### Instructions to follow
Reproduce all the entries exactly and keep the pictures out.

━━━━

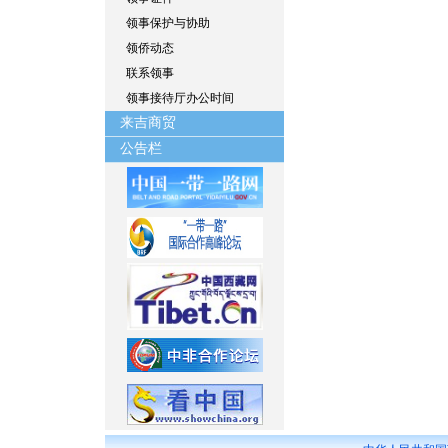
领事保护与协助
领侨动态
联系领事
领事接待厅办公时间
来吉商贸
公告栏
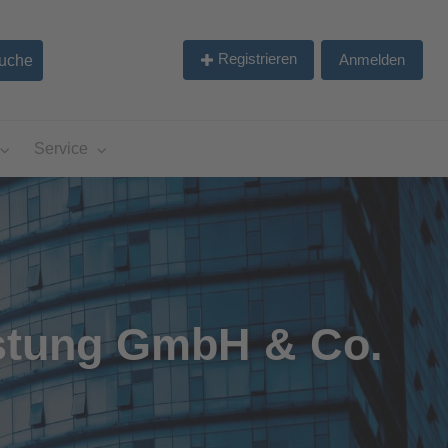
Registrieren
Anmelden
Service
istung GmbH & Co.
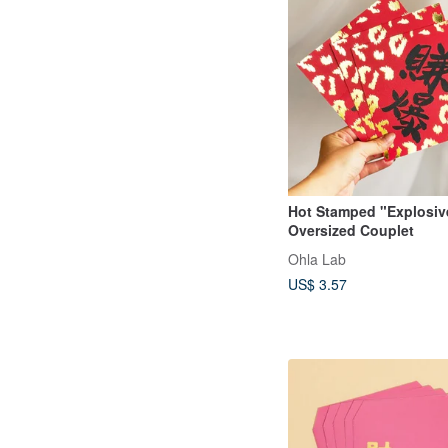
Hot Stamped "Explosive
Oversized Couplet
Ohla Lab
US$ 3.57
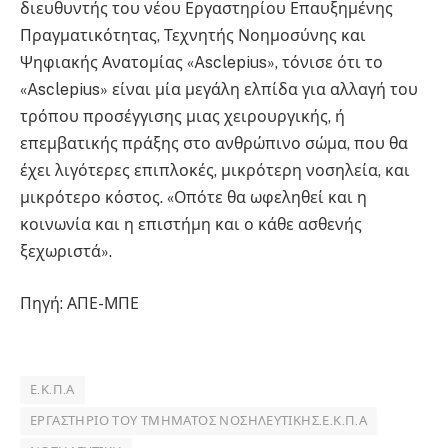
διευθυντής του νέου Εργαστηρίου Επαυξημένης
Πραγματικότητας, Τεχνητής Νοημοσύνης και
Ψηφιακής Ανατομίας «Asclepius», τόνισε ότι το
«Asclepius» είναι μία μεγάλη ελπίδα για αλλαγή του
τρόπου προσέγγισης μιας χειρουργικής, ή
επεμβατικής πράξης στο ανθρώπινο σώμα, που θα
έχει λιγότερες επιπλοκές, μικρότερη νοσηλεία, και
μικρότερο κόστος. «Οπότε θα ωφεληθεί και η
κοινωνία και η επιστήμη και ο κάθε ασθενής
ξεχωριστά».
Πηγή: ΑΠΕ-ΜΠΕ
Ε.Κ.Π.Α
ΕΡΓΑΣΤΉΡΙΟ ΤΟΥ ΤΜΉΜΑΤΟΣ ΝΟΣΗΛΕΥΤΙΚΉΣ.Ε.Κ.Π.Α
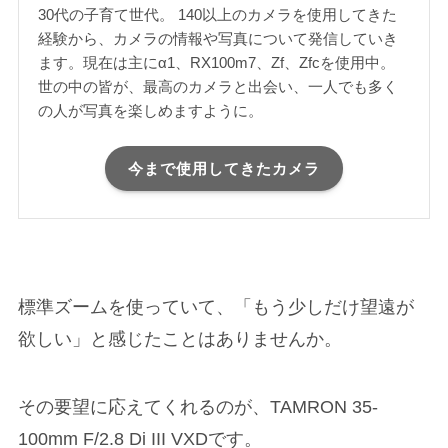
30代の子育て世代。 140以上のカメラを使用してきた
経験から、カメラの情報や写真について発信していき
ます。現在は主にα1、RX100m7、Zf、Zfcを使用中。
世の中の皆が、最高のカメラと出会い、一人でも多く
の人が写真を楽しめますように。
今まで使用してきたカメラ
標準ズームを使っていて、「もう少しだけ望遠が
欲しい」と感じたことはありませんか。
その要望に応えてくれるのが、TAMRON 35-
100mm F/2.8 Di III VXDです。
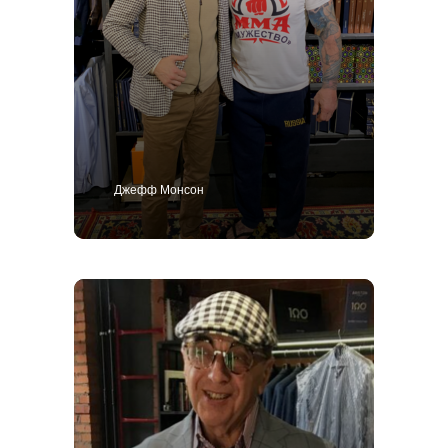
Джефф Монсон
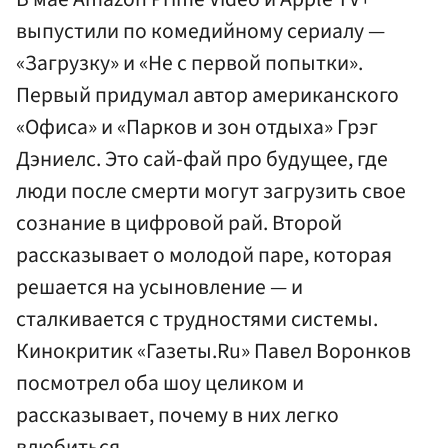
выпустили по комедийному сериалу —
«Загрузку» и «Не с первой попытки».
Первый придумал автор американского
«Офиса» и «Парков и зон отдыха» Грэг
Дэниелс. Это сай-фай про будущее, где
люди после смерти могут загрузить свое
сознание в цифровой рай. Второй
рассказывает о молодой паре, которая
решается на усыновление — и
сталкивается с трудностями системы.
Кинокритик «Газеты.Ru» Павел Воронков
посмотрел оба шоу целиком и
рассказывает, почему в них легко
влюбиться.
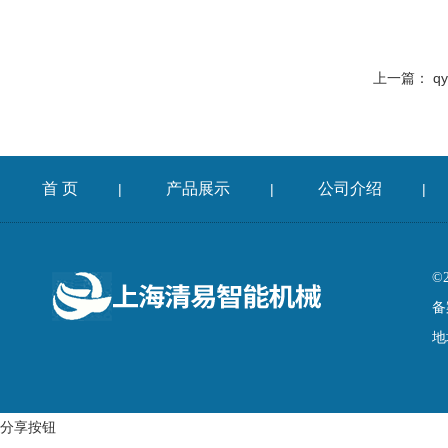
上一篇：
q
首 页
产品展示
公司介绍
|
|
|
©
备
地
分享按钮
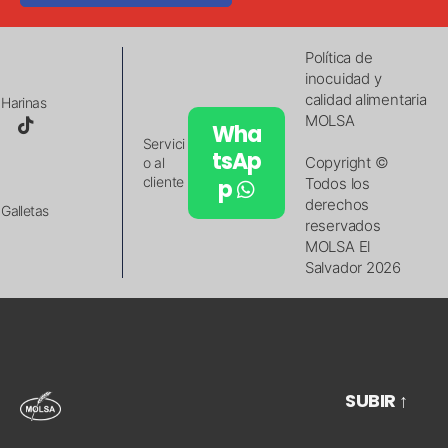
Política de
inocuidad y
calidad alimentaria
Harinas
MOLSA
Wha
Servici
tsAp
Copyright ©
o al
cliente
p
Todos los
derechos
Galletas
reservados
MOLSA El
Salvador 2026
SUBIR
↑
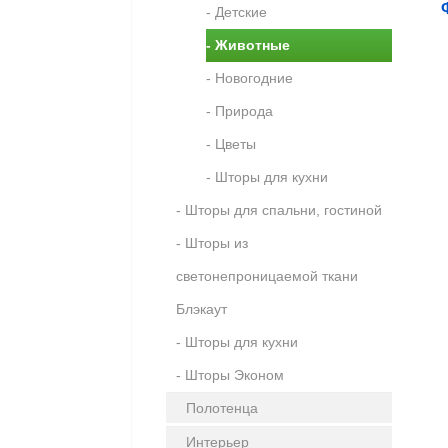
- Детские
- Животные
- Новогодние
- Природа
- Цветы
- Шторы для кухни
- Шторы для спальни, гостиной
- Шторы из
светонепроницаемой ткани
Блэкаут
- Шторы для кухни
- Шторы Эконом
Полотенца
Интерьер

━━━━

### Response to the task
领事保护与协助
领侨动态
联系领事
领事接待厅办公时间
来吉商贸
公告栏
Registrieren
Anmelden
Service
istung GmbH & Co.
Hot Stamped "Explosive
Oversized Couplet
Ohla Lab
US$ 3.57
διευθυντής του νέου Εργαστηρίου Επαυξημένης
Πραγματικότητας, Τεχνητής Νοημοσύνης και
Ψηφιακής Ανατομίας «Asclepius», τόνισε ότι το
«Asclepius» είναι μία μεγάλη ελπίδα για αλλαγή του
τρόπου προσέγγισης μιας χειρουργικής, ή
επεμβατικής πράξης στο ανθρώπινο σώμα, που θα
έχει λιγότερες επιπλοκές, μικρότερη νοσηλεία, και
μικρότερο κόστος. «Οπότε θα ωφεληθεί και η
κοινωνία και η επιστήμη και ο κάθε ασθενής
ξεχωριστά».
Πηγή: ΑΠΕ-ΜΠΕ
Ε.Κ.Π.Α
ΕΡΓΑΣΤΉΡΙΟ ΤΟΥ ΤΜΉΜΑΤΟΣ ΝΟΣΗΛΕΥΤΙΚΉΣ.Ε.Κ.Π.Α
30代の子育て世代。 140以上のカメラを使用してきた
経験から、カメラの情報や写真について発信していき
ます。現在は主にα1、RX100m7、Zf、Zfcを使用中。
世の中の皆が、最高のカメラと出会い、一人でも多く
の人が写真を楽しめますように。
今まで使用してきたカメラ
標準ズームを使っていて、「もう少しだけ望遠が
欲しい」と感じたことはありませんか。
その要望に応えてくれるのが、TAMRON 35-
100mm F/2.8 Di III VXDです。
Джефф Монсон
выпустили по комедийному сериалу —
«Загрузку» и «Не с первой попытки».
Первый придумал автор американского
«Офиса» и «Парков и зон отдыха» Грэг
Дэниелс. Это сай-фай про будущее, где
люди после смерти могут загрузить свое
сознание в цифровой рай. Второй
рассказывает о молодой паре, которая
решается на усыновление — и
сталкивается с трудностями системы.
Кинокритик «Газеты.Ru» Павел Воронков
посмотрел оба шоу целиком и
рассказывает, почему в них легко
влюбиться.
上一篇：
q
首 页
产品展示
公司介绍
|
|
|
©
备
地
分享按钮
Política de
inocuidad y
calidad alimentaria
Harinas
MOLSA
Wha
Servici
tsAp
Copyright ©
o al
cliente
p
Todos los
derechos
Galletas
reservados
MOLSA El
Salvador 2026
SUBIR
↑
- Детские
- Животные
- Новогодние
- Природа
- Цветы
- Шторы для кухни
- Шторы для спальни, гостиной
- Шторы из
светонепроницаемой ткани
Блэкаут
- Шторы для кухни
- Шторы Эконом
Полотенца
Интерьер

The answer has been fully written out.